6) Wells: Thus Spoke...

In his famous Thus Spoke Zarathustra Nietzsche coins the idea of the "overman" - an individual who is one step higher than a man, humankind being only a bridge between animals and the overman.[1] Ten years after its publication Wells writes The Island of Doctor Moreau and one year later The Invisible Man, in which he investigates the danger of this idea being applied.

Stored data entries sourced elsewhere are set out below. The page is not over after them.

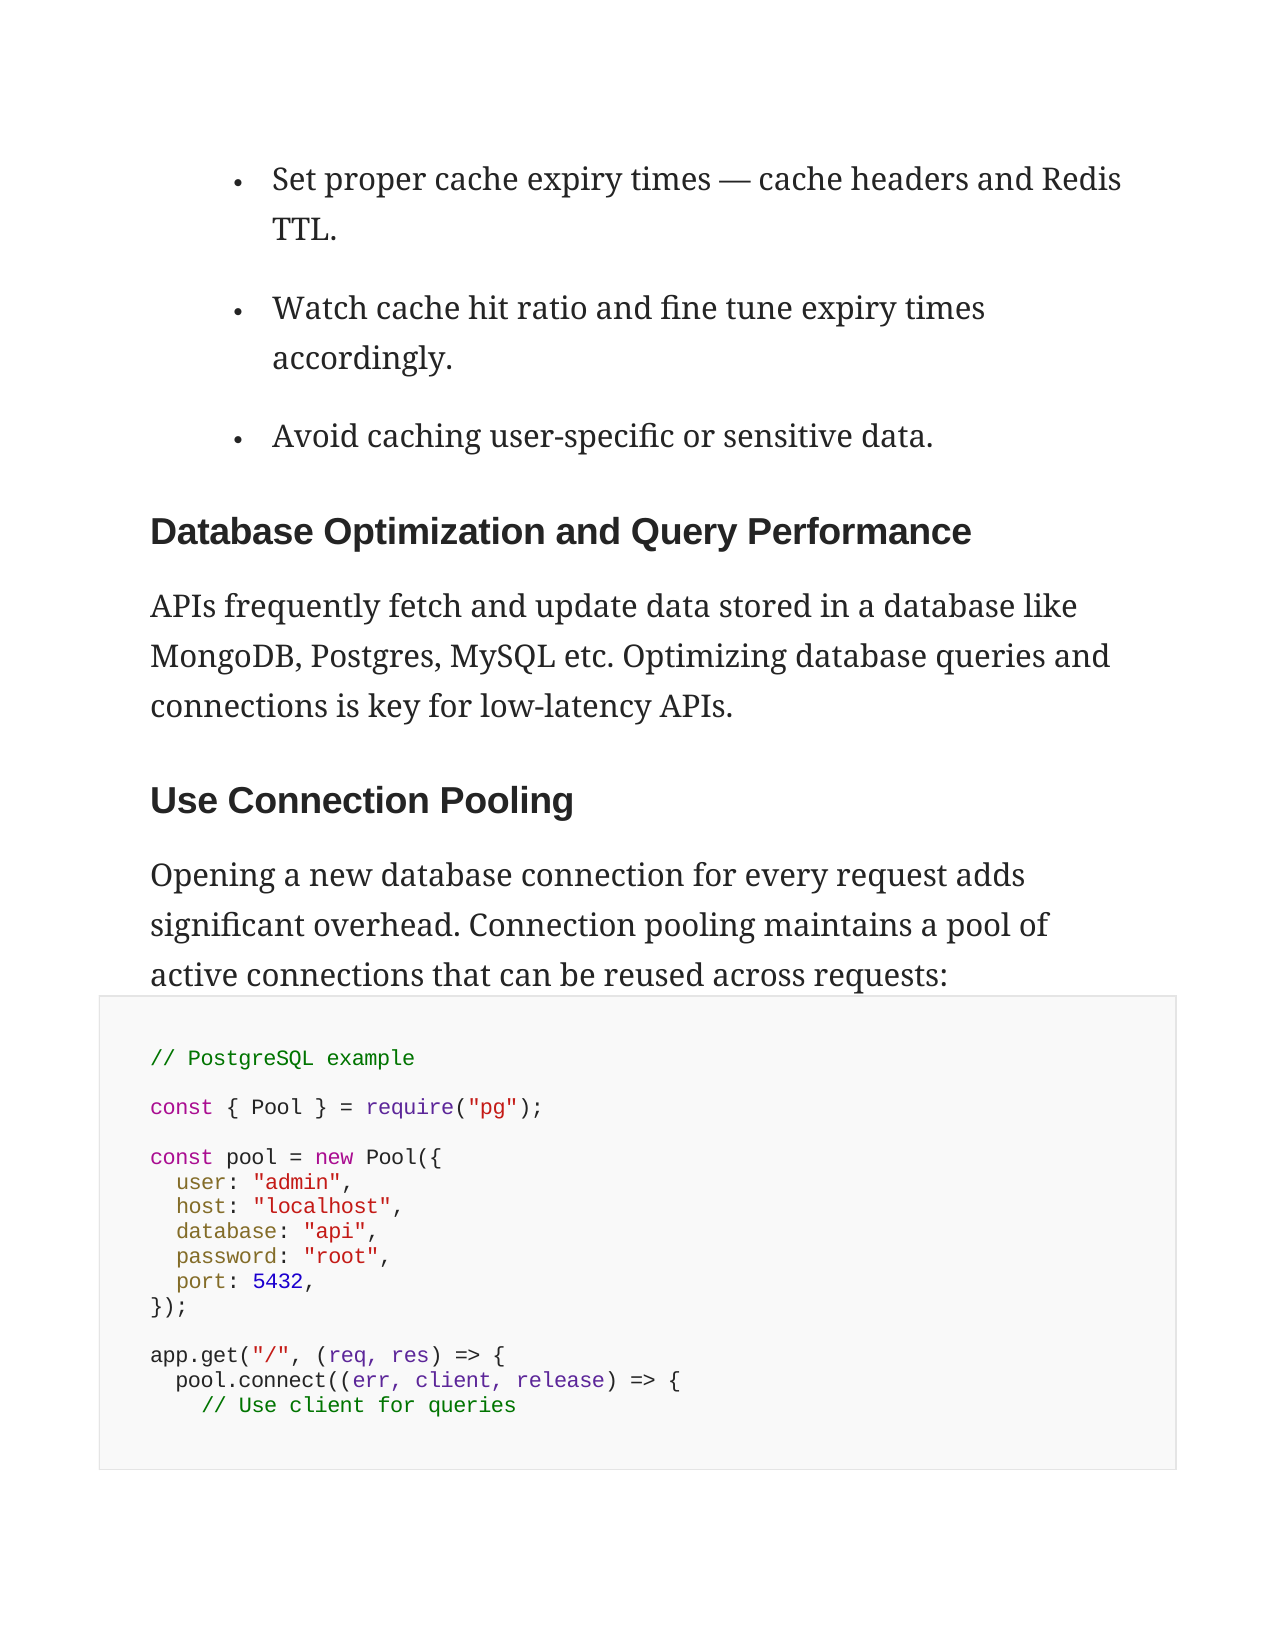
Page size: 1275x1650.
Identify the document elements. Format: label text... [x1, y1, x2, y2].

text APIs frequently fetch and update data stored in a database like MongoDB, Postgres, MySQL etc. Optimizing database queries and connections is key for low-latency APIs. [150, 576, 1125, 726]
list Watch cache hit ratio and fine tune expiry times accordingly. [234, 278, 1125, 378]
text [100, 997, 1175, 1469]
text Use Connection Pooling [150, 775, 1125, 822]
list Set proper cache expiry times — cache headers and Redis TTL. [234, 150, 1125, 250]
text Database Optimization and Query Performance [150, 506, 1125, 553]
text Opening a new database connection for every request adds significant overhead. Connection pooling maintains a pool of active connections that can be reused across requests: [150, 845, 1125, 995]
list Avoid caching user-specific or sensitive data. [234, 407, 1125, 457]
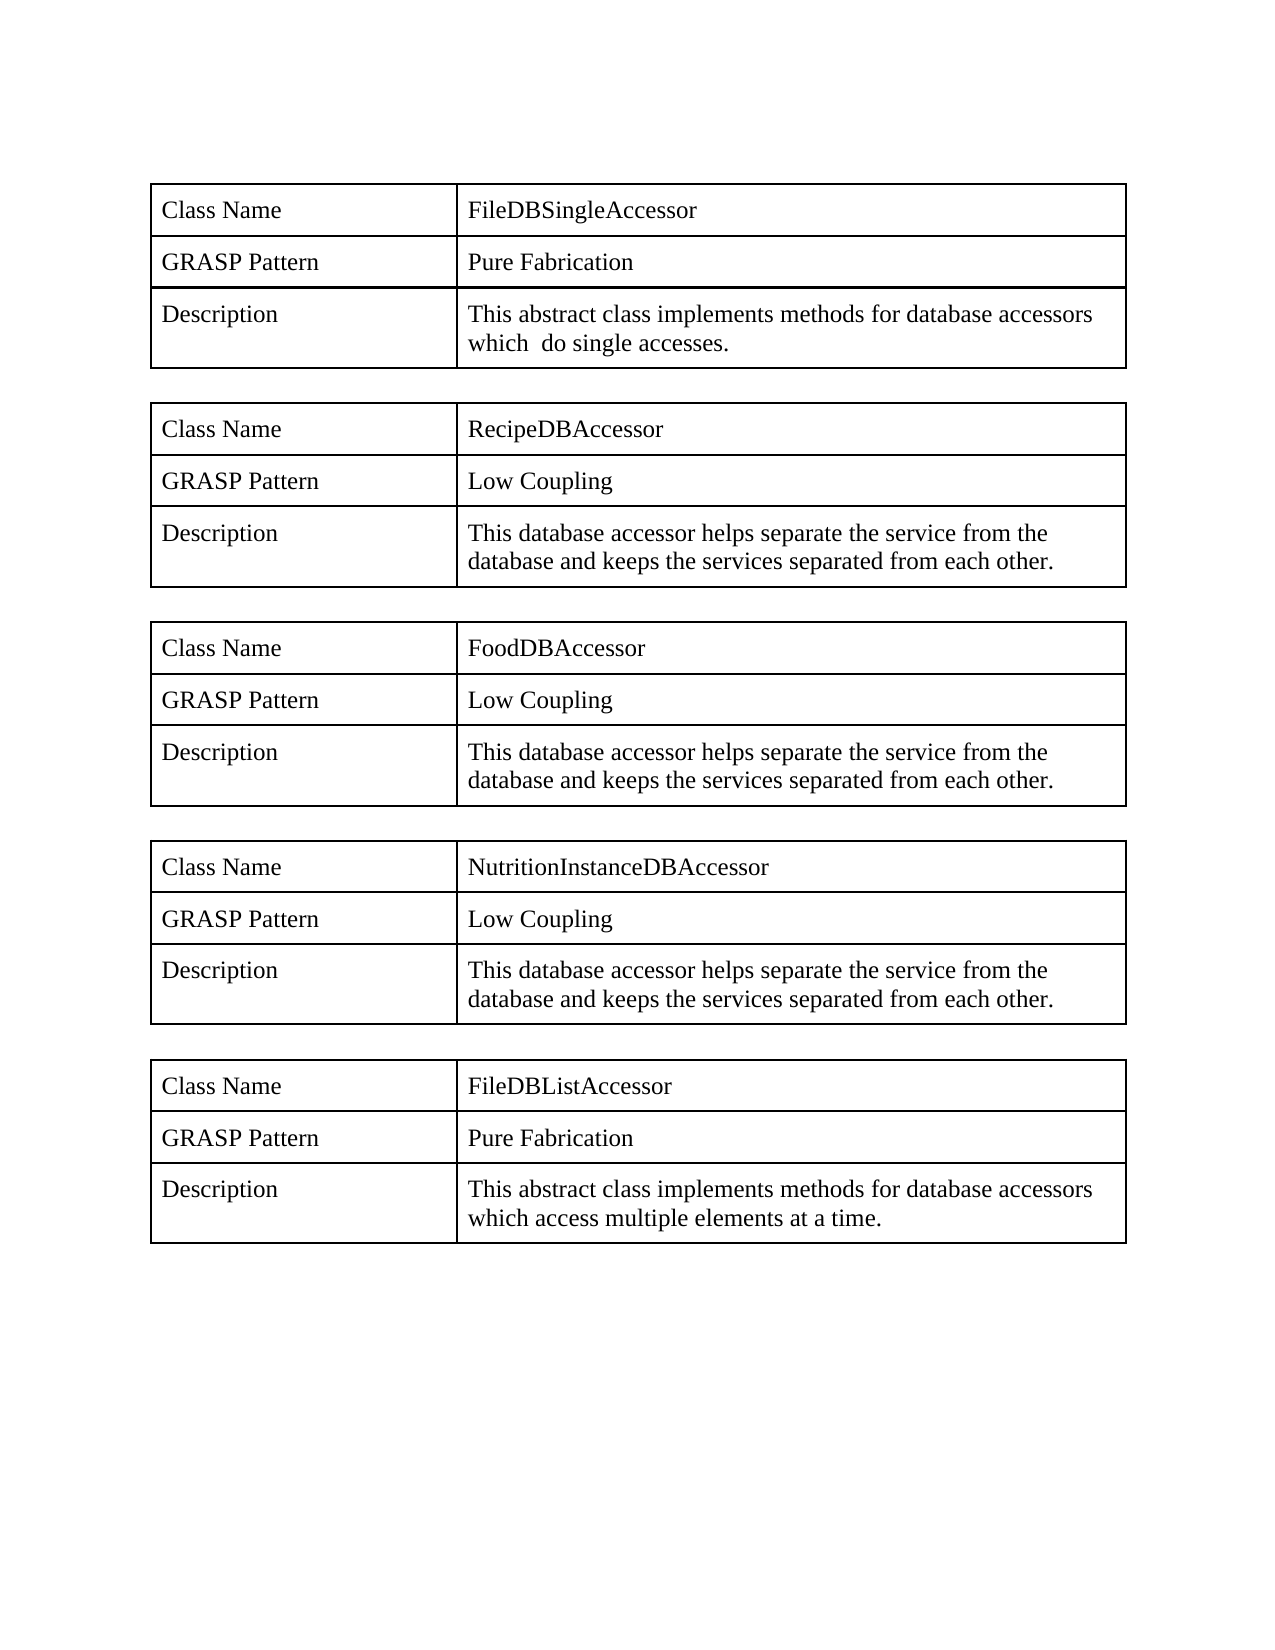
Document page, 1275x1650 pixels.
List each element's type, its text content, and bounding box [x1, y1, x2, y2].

table_cell Pure Fabrication [458, 1112, 1125, 1162]
table_cell Low Coupling [458, 893, 1125, 943]
table_cell Description [152, 945, 456, 1023]
table_cell GRASP Pattern [152, 456, 456, 505]
table_header NutritionInstanceDBAccessor [458, 842, 1125, 891]
table_cell Low Coupling [458, 456, 1125, 505]
table_header Class Name [152, 842, 456, 891]
table_header Class Name [152, 623, 456, 672]
table_cell This abstract class implements methods for database accessors which do single accesses. [458, 289, 1125, 367]
table_cell GRASP Pattern [152, 675, 456, 724]
table_cell Low Coupling [458, 675, 1125, 724]
table_cell GRASP Pattern [152, 1112, 456, 1162]
table_cell GRASP Pattern [152, 893, 456, 943]
table_cell This abstract class implements methods for database accessors which access multiple elements at a time. [458, 1164, 1125, 1242]
table_header FileDBListAccessor [458, 1061, 1125, 1110]
table_cell Description [152, 507, 456, 586]
table_cell Pure Fabrication [458, 237, 1125, 286]
table_cell Description [152, 1164, 456, 1242]
table_header FoodDBAccessor [458, 623, 1125, 672]
table_cell GRASP Pattern [152, 237, 456, 286]
table_header RecipeDBAccessor [458, 404, 1125, 453]
table_header FileDBSingleAccessor [458, 185, 1125, 235]
table_header Class Name [152, 185, 456, 235]
table_cell Description [152, 726, 456, 804]
table_cell This database accessor helps separate the service from the database and keeps the services separated from each other. [458, 945, 1125, 1023]
table_header Class Name [152, 404, 456, 453]
table_cell This database accessor helps separate the service from the database and keeps the services separated from each other. [458, 507, 1125, 586]
table_header Class Name [152, 1061, 456, 1110]
table_cell This database accessor helps separate the service from the database and keeps the services separated from each other. [458, 726, 1125, 804]
table_cell Description [152, 289, 456, 367]
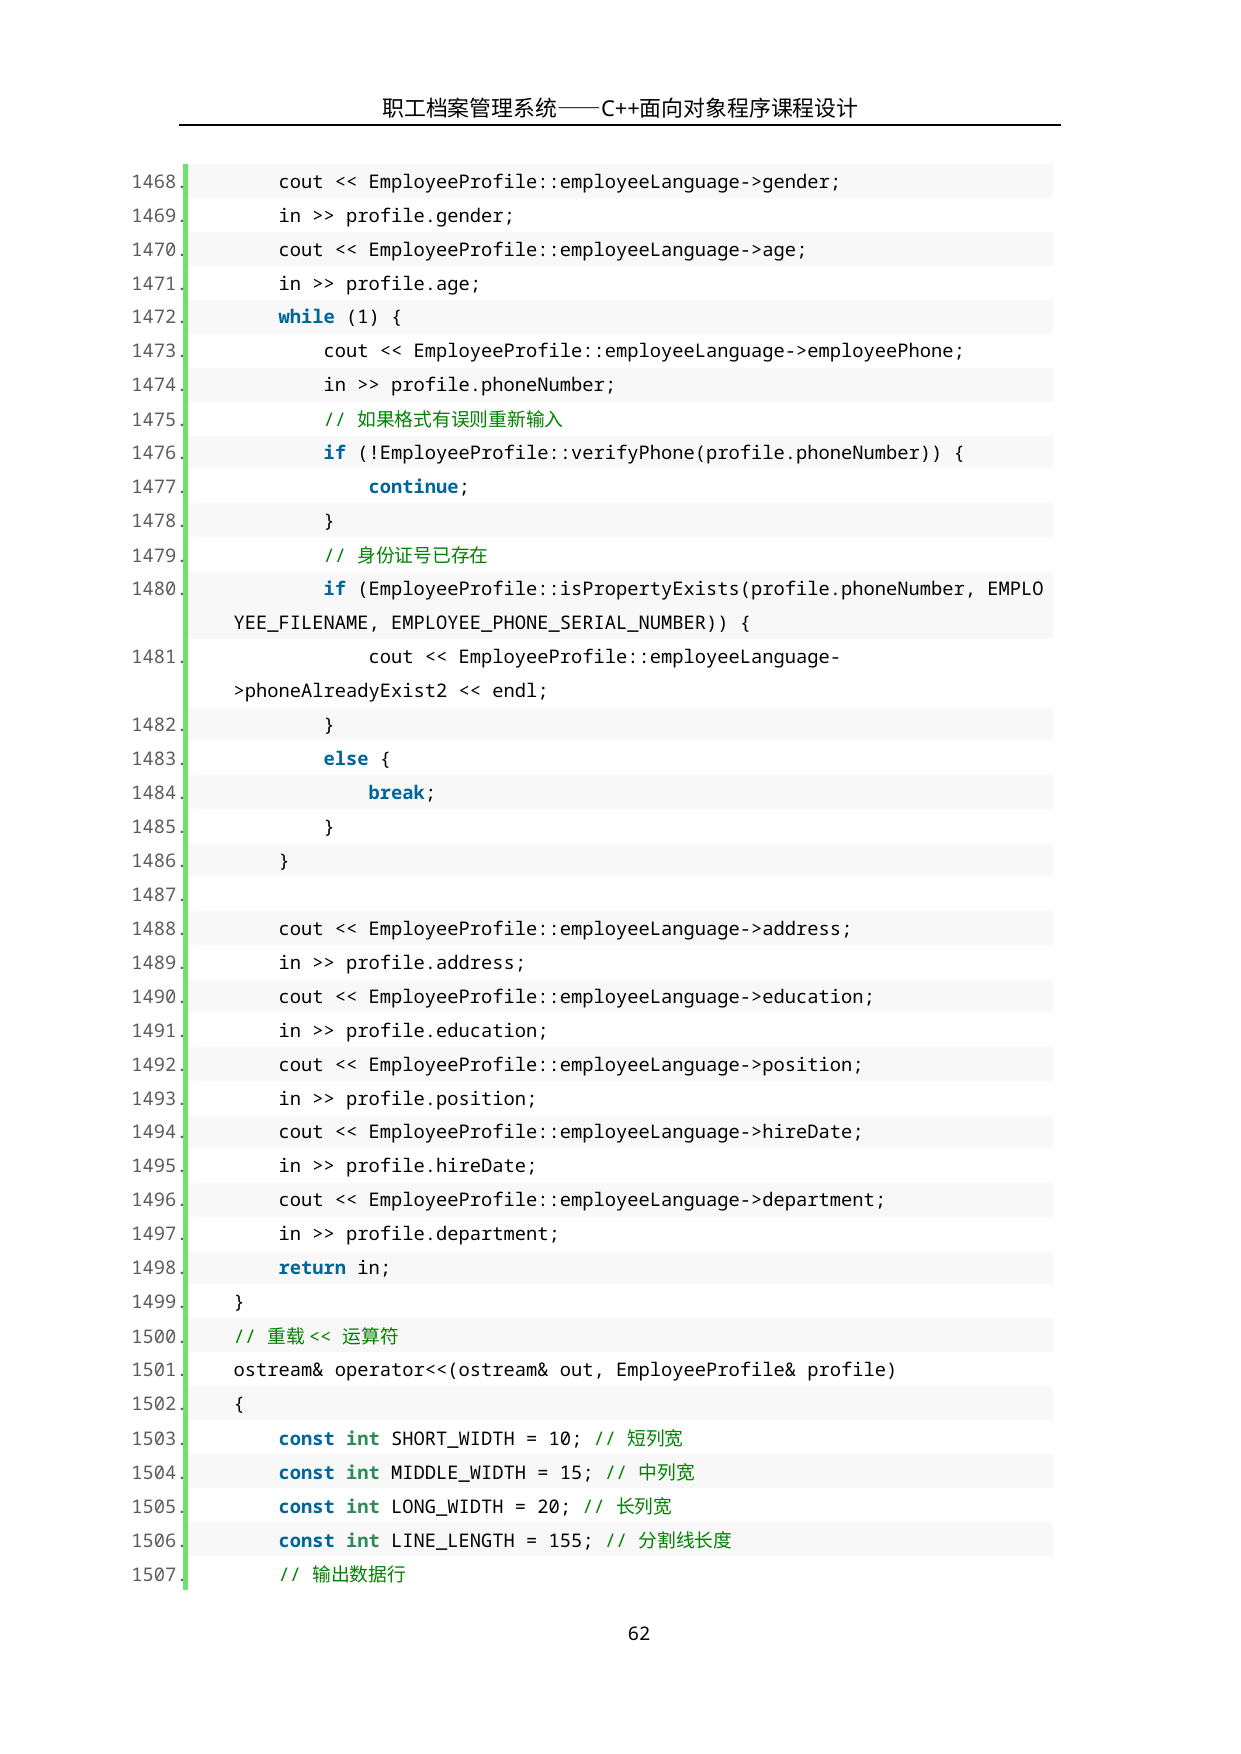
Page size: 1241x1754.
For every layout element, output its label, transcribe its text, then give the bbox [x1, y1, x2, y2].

list // 输出数据行 [188, 1556, 1053, 1590]
list } [188, 707, 1053, 741]
list in >> profile.hireDate; [188, 1149, 1053, 1183]
list // 如果格式有误则重新输入 [188, 402, 1053, 436]
list in >> profile.phoneNumber; [188, 368, 1053, 402]
list const int LONG_WIDTH = 20; // 长列宽 [188, 1488, 1053, 1522]
list cout << EmployeeProfile::employeeLanguage->phoneAlreadyExist2 << endl; [188, 639, 1053, 707]
list break; [188, 775, 1053, 809]
list in >> profile.address; [188, 945, 1053, 979]
list cout << EmployeeProfile::employeeLanguage->employeePhone; [188, 334, 1053, 368]
list return in; [188, 1251, 1053, 1284]
list if (EmployeeProfile::isPropertyExists(profile.phoneNumber, EMPLOYEE_FILENAME, EMPLOYEE_PHONE_SERIAL_NUMBER)) { [188, 571, 1053, 639]
list const int MIDDLE_WIDTH = 15; // 中列宽 [188, 1454, 1053, 1488]
list in >> profile.age; [188, 266, 1053, 300]
list cout << EmployeeProfile::employeeLanguage->position; [188, 1047, 1053, 1081]
list in >> profile.department; [188, 1217, 1053, 1251]
list const int LINE_LENGTH = 155; // 分割线长度 [188, 1522, 1053, 1556]
list cout << EmployeeProfile::employeeLanguage->education; [188, 979, 1053, 1013]
list } [188, 809, 1053, 843]
list ostream& operator<<(ostream& out, EmployeeProfile& profile) [188, 1352, 1053, 1386]
list cout << EmployeeProfile::employeeLanguage->hireDate; [188, 1115, 1053, 1149]
list in >> profile.gender; [188, 198, 1053, 232]
list cout << EmployeeProfile::employeeLanguage->department; [188, 1183, 1053, 1217]
list continue; [188, 469, 1053, 503]
list if (!EmployeeProfile::verifyPhone(profile.phoneNumber)) { [188, 436, 1053, 469]
list cout << EmployeeProfile::employeeLanguage->gender; [188, 164, 1053, 198]
list // 重载 << 运算符 [188, 1318, 1053, 1352]
list while (1) { [188, 300, 1053, 334]
list in >> profile.education; [188, 1013, 1053, 1047]
list } [188, 503, 1053, 537]
list cout << EmployeeProfile::employeeLanguage->age; [188, 232, 1053, 266]
list // 身份证号已存在 [188, 537, 1053, 571]
list } [188, 1284, 1053, 1318]
list const int SHORT_WIDTH = 10; // 短列宽 [188, 1420, 1053, 1454]
list else { [188, 741, 1053, 775]
list cout << EmployeeProfile::employeeLanguage->address; [188, 911, 1053, 945]
list } [188, 843, 1053, 877]
list in >> profile.position; [188, 1081, 1053, 1115]
list { [188, 1386, 1053, 1420]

In The Island of Dr. Moreau, Moreau tries to put himself in the place of God, to create life and to rule his creatures. His method is repressions, represented by the House of Pain, and personal uninvolvement in his creatures' well-being, as they are just "painful embarrassment"[1] and inferior to him. He despises compassion and liability to pain in the light of some higher purpose.[2] Somehow Wells may have foreseen what is the fate of a nation if it adopts the idea of the overman, and that is destruction. This was what indeed happened to the Nazi Germany under Hitler more than 50 years later.

In The Invisible Man Griffin demands obedience and service from everybody he meets, including even his fellow scientist, Kemp, his only reason being that he possesses one ability that they lack – that he is the overman, in fact. He is quite successful in applying this attitude to serve his own purposes, but he ends up being betrayed by everybody he has used, and his reign of terror finishes when its leader is brutally killed by a raging mob.[3] The end of the novel shows plain enough that however timid people may be, they will never tolerate terror.

As any good science fiction, these novels dig deep into social philosophy and investigate the place of an individual among the new ideas appearing and beginning to shape the world in Wells' time. And as in any good science fiction, his predictions were not fantastic at all.

Works cited:

1) Thus Spake Zarathustra: A Book for All and None, by Friedrich W. Nietzsche.

2) The Island of Doctor Moreau, by H.G. Wells.

3) The Invisible Man, by H.G. Wells.